== Data for the task

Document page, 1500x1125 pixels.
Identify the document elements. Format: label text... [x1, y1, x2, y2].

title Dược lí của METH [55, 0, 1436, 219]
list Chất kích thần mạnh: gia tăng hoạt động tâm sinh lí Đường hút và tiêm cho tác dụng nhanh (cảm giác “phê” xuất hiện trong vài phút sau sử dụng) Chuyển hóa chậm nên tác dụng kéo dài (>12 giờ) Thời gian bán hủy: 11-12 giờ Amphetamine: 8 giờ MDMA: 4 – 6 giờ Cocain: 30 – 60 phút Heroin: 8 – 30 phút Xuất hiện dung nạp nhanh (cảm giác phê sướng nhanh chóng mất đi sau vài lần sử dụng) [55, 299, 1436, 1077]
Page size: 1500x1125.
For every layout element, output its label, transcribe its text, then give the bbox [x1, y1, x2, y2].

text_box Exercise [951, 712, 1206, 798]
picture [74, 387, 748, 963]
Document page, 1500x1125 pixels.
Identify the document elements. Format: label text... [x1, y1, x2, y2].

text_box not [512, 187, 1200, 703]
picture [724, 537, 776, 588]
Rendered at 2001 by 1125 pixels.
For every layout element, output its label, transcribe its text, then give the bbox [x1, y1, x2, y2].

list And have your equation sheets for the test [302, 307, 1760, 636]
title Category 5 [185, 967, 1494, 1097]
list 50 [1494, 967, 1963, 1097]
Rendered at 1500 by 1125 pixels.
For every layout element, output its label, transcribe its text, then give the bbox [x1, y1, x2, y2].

====

● What to produce
Whenever the word "Rendered" occurs in a line above, copy that line.

● Answer to this exercise
Rendered at 2001 by 1125 pixels.
Rendered at 1500 by 1125 pixels.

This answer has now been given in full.